_Objetivo_
Repita sem nenhuma alteração todas as entradas abaixo e deixe as imagens fora da resposta.

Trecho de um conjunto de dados
============================================================

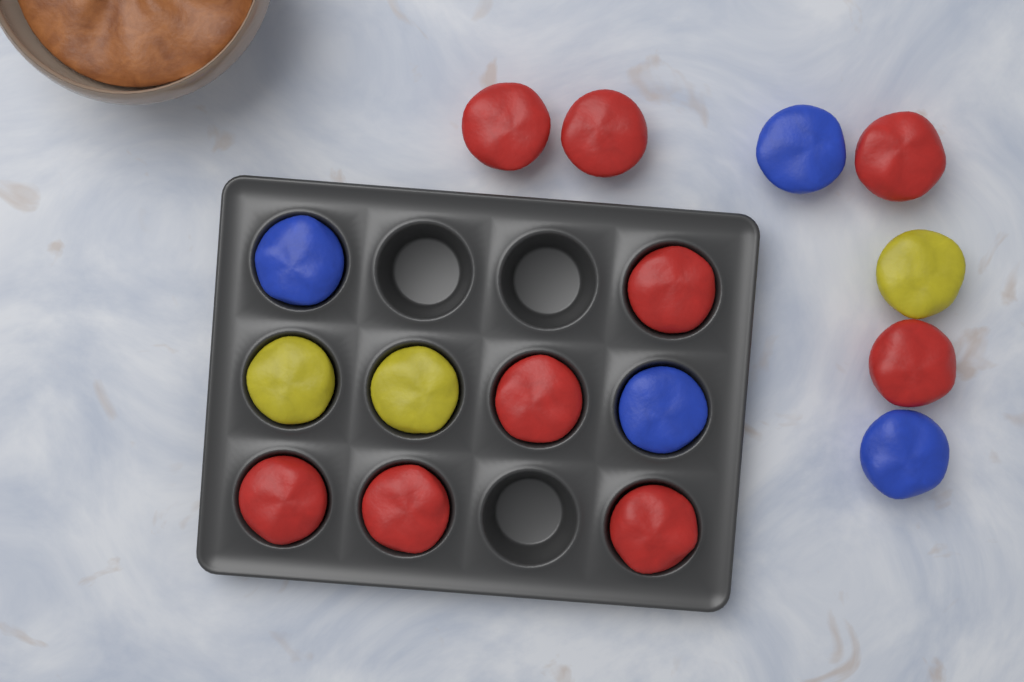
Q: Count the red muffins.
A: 9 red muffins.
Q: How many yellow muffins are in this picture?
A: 3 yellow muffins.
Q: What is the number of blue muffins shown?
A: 4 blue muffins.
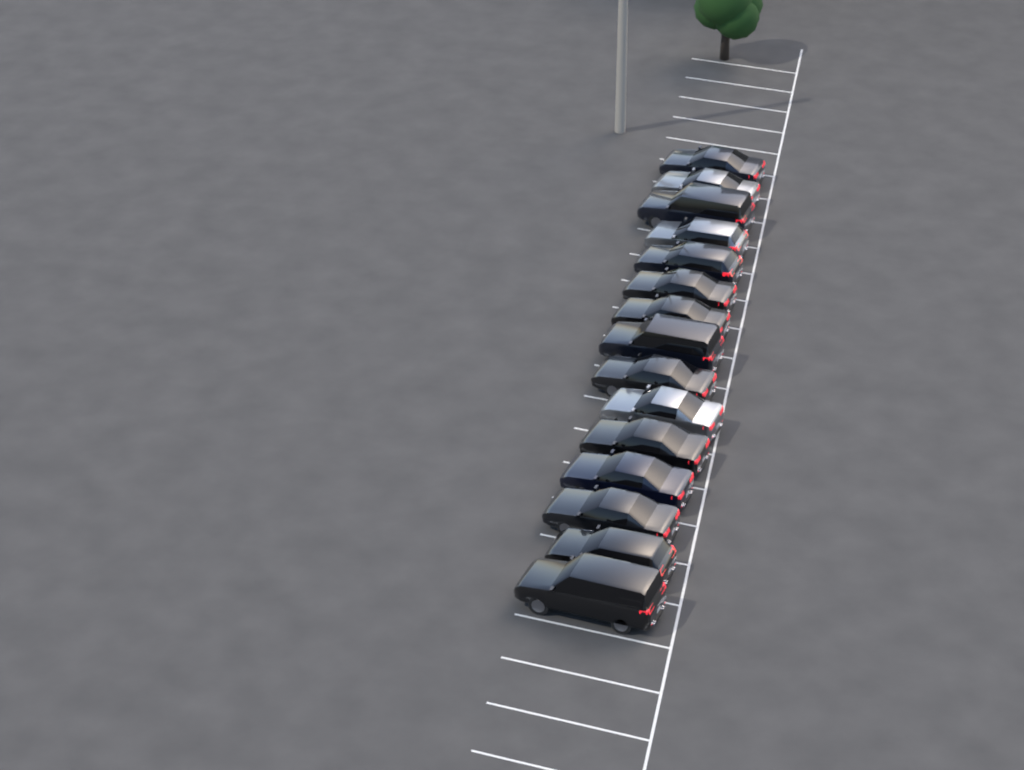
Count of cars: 15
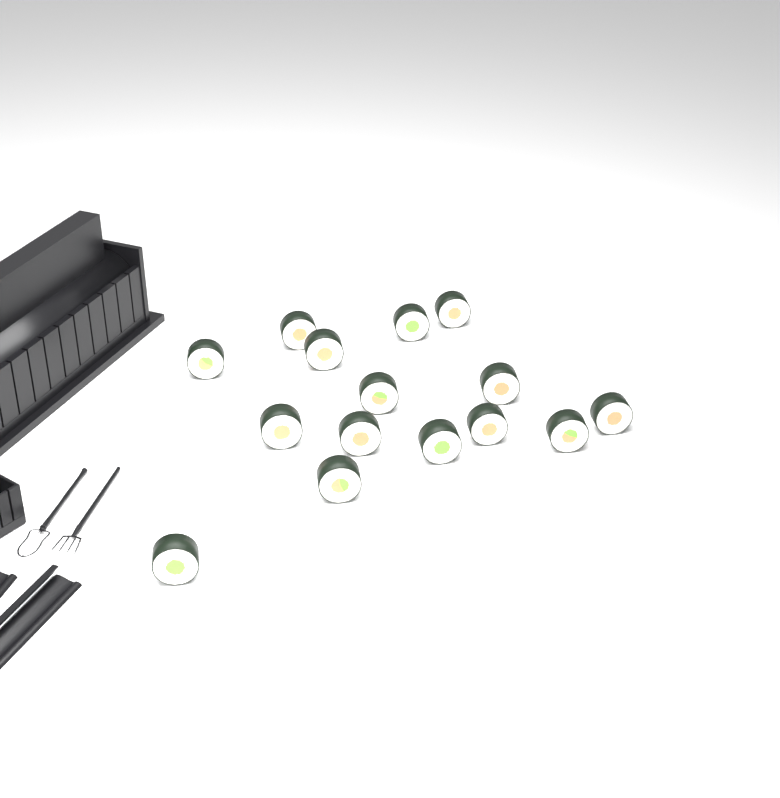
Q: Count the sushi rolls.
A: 15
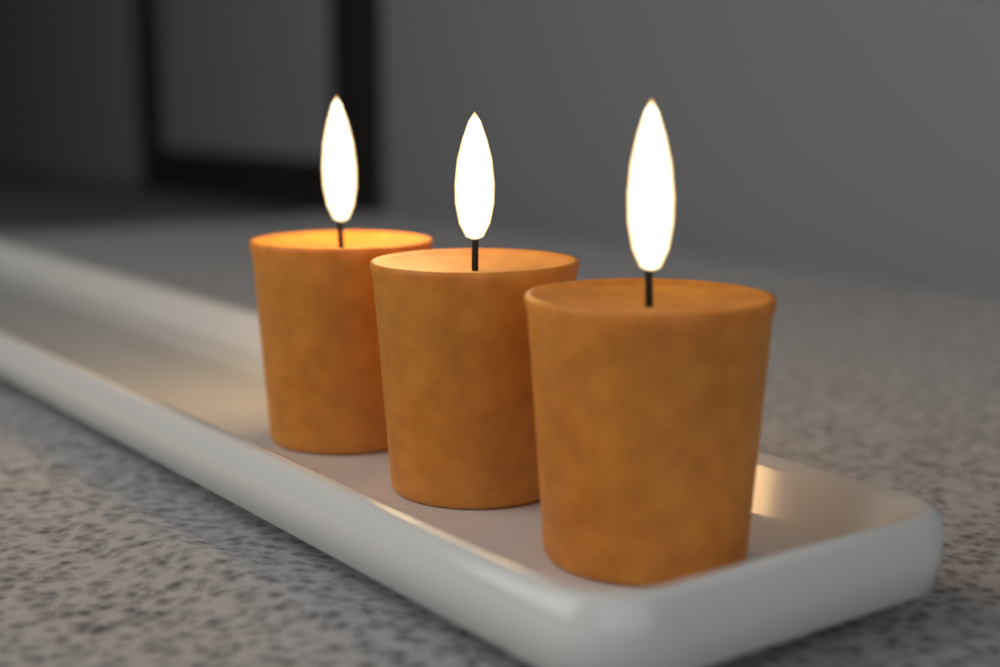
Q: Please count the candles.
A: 3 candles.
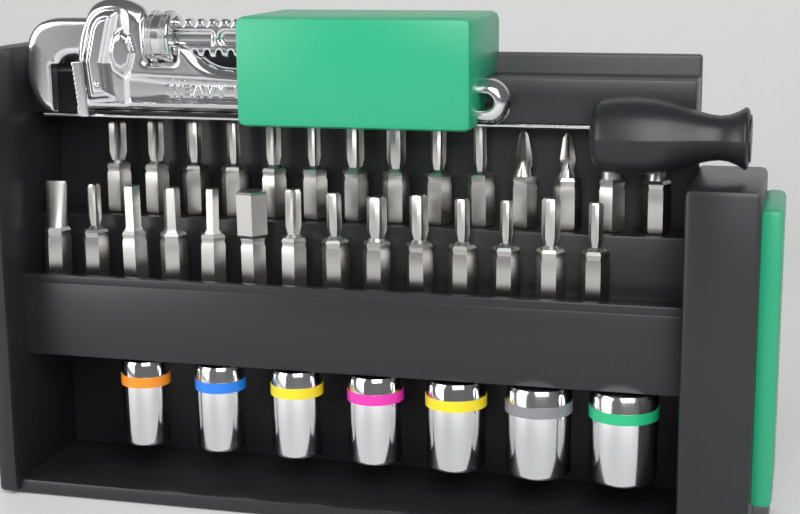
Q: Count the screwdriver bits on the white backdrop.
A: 28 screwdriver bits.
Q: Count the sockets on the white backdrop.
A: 7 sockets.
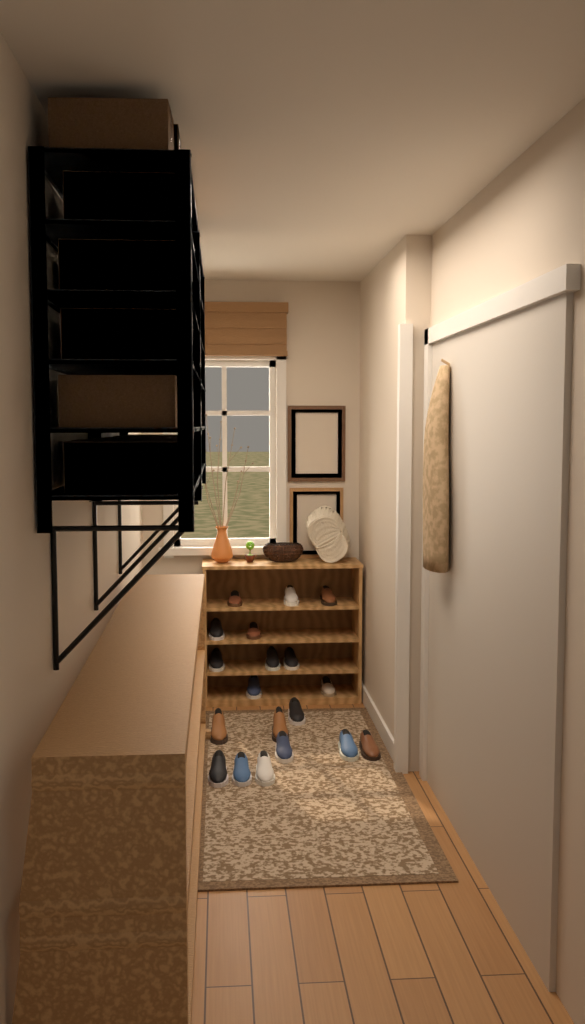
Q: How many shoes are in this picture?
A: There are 19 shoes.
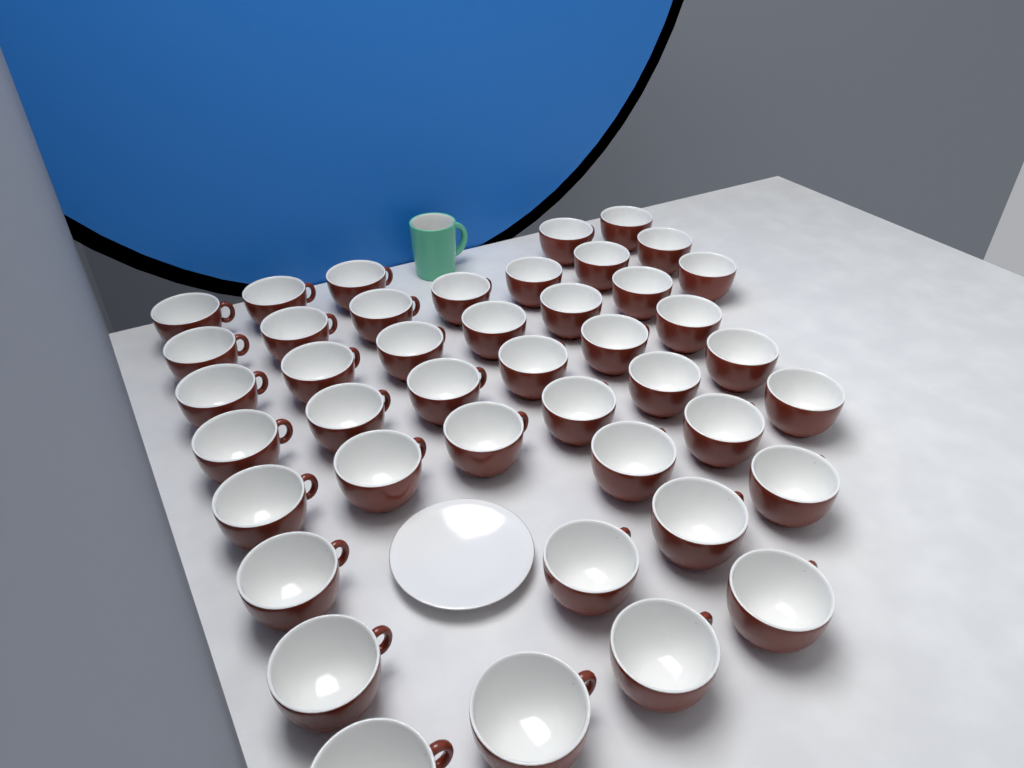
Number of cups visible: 43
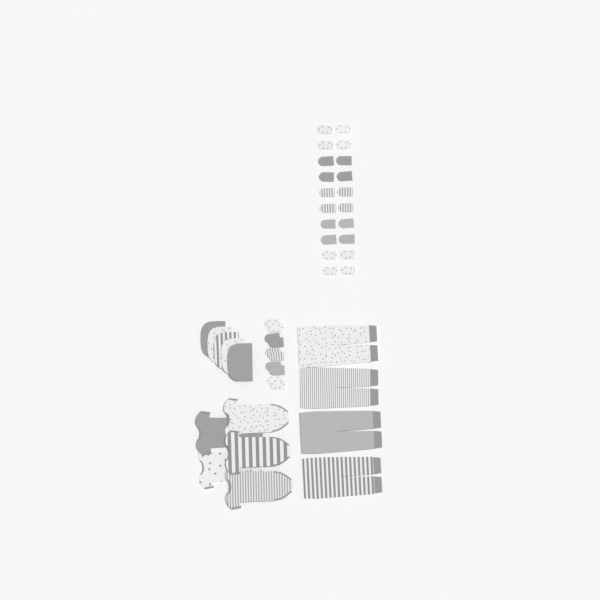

============================================================

_Resposta do exercício_
Q: Count the red muffins.
A: 9 red muffins.
Q: How many yellow muffins are in this picture?
A: 3 yellow muffins.
Q: What is the number of blue muffins shown?
A: 4 blue muffins.
Count of cars: 15
Q: Count the sushi rolls.
A: 15
Q: Please count the candles.
A: 3 candles.
Q: Count the screwdriver bits on the white backdrop.
A: 28 screwdriver bits.
Q: Count the sockets on the white backdrop.
A: 7 sockets.
Q: How many shoes are in this picture?
A: There are 19 shoes.
Number of cups visible: 43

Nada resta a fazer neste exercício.